What needs to be done: Each line of the data that includes the string "Surface" is to be copied out.

[Records supplied]

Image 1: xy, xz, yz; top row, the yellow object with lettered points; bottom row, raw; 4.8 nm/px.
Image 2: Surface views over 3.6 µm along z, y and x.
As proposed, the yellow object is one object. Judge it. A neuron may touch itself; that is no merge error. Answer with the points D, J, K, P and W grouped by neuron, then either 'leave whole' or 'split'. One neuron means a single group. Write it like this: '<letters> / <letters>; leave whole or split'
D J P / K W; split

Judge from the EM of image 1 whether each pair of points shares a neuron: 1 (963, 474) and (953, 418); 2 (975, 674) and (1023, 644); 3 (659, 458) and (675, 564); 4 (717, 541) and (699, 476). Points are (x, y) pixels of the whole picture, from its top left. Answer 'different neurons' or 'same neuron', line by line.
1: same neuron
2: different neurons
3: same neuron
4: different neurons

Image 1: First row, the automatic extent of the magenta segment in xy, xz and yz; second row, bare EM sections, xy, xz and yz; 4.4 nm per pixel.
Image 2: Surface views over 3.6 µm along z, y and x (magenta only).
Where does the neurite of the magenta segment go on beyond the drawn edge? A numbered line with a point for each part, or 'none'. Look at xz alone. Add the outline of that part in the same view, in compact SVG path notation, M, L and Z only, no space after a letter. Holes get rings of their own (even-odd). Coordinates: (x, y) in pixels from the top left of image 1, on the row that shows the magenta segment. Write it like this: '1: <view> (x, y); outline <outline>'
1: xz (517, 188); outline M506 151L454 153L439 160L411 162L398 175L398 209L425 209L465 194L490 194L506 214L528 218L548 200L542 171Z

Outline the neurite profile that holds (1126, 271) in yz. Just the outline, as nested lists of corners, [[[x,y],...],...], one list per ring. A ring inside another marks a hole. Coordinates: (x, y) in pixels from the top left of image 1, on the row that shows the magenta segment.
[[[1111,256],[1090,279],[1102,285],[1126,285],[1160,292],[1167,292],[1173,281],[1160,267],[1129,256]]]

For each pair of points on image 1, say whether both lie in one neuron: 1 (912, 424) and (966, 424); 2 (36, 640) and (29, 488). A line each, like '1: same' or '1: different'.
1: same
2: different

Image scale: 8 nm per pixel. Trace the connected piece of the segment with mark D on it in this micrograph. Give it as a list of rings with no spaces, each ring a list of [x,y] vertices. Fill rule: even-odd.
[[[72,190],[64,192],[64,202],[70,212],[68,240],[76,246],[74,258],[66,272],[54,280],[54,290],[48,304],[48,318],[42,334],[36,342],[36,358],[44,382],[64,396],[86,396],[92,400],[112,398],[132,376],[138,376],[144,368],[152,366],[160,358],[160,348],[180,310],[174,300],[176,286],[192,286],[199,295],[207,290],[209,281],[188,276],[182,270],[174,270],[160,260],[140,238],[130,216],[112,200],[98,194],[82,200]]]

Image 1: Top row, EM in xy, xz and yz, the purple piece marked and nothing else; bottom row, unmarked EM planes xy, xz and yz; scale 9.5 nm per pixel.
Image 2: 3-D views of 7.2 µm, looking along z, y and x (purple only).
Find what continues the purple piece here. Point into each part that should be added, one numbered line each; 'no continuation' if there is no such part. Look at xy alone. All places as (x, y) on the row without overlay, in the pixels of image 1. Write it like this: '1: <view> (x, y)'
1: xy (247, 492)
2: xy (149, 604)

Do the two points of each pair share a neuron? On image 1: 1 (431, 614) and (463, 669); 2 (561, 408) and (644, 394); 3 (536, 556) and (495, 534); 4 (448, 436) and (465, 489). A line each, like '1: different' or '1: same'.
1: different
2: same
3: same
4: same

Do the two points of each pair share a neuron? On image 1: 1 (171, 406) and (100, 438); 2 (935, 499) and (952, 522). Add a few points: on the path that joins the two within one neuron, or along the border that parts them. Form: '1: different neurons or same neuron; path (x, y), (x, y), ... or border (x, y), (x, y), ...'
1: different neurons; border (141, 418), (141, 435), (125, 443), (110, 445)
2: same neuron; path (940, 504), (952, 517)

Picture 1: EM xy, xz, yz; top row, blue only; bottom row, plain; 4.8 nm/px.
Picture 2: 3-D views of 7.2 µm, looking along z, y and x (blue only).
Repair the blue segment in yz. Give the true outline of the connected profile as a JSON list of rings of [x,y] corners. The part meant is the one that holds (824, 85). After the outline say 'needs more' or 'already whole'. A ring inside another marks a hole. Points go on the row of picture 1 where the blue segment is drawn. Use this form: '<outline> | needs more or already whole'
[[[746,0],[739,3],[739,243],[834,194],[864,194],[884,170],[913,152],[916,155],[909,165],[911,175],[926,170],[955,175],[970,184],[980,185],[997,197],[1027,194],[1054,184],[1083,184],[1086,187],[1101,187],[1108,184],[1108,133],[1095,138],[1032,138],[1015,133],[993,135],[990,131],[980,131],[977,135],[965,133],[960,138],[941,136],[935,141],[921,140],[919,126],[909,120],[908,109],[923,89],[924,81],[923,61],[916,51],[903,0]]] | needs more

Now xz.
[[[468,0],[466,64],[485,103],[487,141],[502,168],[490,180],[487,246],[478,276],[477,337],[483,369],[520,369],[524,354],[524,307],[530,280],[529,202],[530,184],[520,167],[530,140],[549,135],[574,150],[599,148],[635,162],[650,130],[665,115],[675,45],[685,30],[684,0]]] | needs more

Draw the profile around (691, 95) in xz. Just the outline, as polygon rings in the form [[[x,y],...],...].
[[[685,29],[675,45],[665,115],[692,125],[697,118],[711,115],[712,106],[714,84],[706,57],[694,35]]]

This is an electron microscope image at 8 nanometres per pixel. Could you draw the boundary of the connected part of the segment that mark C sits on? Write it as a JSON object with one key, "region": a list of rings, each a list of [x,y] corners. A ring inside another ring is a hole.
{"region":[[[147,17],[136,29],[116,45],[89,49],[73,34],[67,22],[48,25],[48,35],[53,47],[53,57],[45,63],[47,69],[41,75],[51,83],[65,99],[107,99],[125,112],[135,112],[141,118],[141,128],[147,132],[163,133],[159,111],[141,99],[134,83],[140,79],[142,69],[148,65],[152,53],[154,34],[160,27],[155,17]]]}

[/Records supplied]

Finished task:
Image 2: Surface views over 3.6 µm along z, y and x.
Image 2: Surface views over 3.6 µm along z, y and x (magenta only).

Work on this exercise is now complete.